▸ Written task: Count the lines below that contain the word "weather", and reply with the number alone.

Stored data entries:
+ + + + +

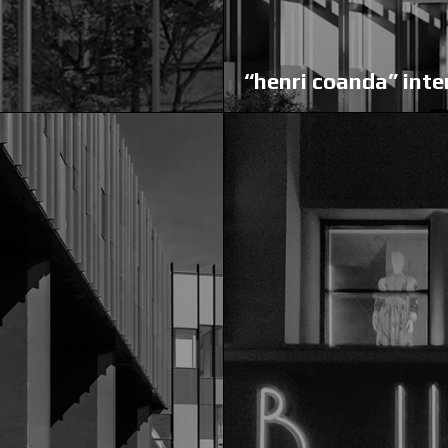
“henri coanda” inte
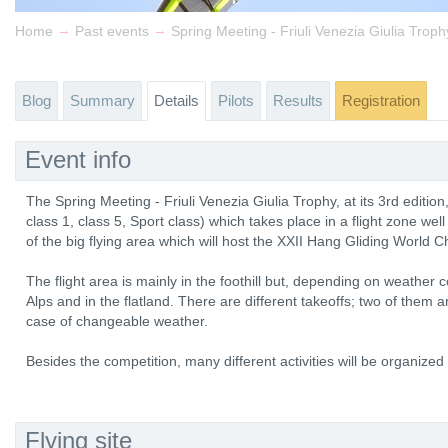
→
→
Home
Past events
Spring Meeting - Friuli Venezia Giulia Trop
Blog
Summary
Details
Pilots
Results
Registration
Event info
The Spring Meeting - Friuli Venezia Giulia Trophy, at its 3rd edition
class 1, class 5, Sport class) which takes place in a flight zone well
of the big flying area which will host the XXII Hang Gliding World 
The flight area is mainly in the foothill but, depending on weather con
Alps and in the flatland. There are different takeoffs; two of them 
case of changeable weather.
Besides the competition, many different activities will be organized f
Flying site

+ + + + +

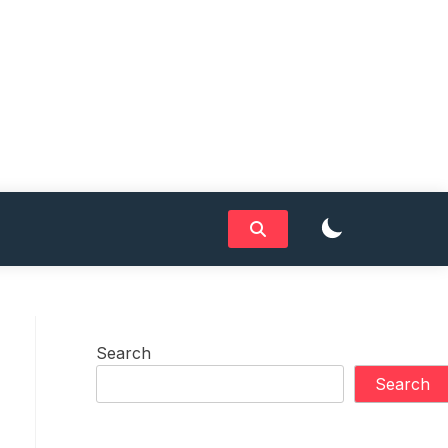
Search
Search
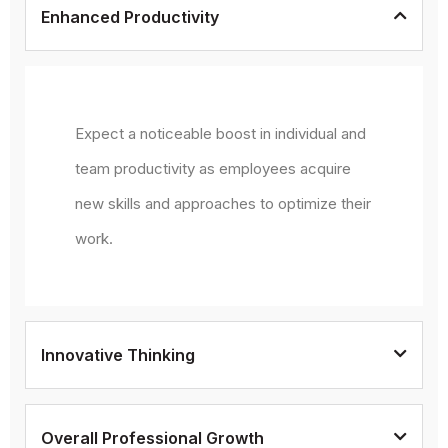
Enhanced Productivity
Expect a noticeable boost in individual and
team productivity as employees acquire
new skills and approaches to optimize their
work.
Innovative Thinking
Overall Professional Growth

+ + + + +

▸ Result for this exercise: 2